GIVEN ENTRIES.
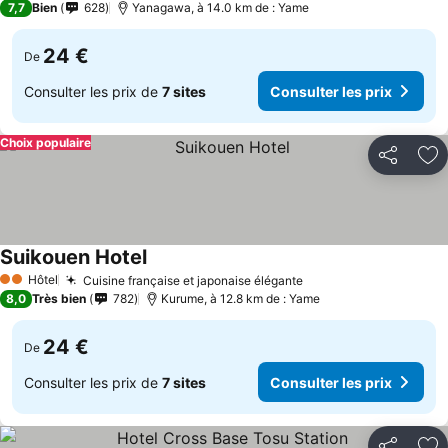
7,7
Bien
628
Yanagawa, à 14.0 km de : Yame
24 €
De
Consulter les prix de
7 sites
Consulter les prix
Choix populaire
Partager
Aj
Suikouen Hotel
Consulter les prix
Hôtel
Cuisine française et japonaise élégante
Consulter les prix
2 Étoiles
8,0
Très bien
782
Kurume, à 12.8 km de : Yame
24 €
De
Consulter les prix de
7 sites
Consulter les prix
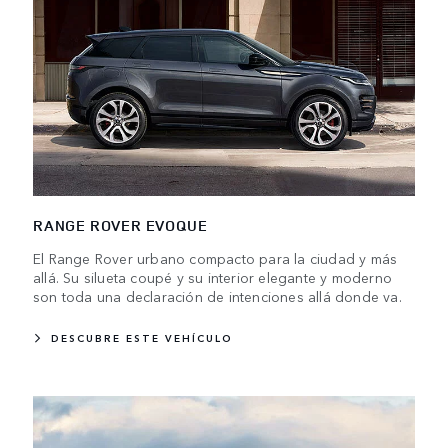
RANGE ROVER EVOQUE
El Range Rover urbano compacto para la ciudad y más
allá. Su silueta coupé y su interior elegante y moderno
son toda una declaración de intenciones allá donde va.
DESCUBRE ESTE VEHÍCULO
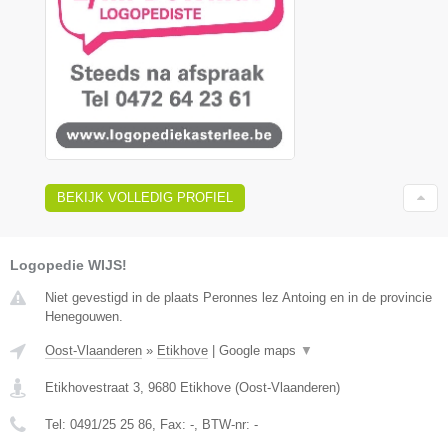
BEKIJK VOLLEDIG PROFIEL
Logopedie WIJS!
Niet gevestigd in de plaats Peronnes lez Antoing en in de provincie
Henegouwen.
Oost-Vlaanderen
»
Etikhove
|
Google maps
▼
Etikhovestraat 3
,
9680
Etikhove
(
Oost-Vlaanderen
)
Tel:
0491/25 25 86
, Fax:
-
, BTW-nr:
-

--

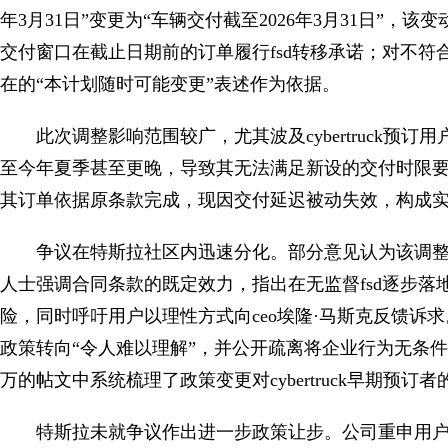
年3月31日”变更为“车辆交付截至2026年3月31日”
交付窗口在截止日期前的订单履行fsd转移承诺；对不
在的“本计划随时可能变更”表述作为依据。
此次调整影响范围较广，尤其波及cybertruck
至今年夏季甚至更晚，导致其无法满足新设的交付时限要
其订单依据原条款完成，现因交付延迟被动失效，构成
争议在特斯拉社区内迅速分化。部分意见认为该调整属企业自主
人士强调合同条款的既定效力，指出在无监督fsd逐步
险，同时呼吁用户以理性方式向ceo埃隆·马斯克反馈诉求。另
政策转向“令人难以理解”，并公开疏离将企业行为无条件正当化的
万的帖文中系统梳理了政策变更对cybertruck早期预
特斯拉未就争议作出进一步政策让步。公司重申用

INSTRUCTIONS FOR THE TASK.
Look through the data above. Find each line with the string "allá" and copy it.

ANSWER BOX.
allá. Su silueta coupé y su interior elegante y moderno
son toda una declaración de intenciones allá donde va.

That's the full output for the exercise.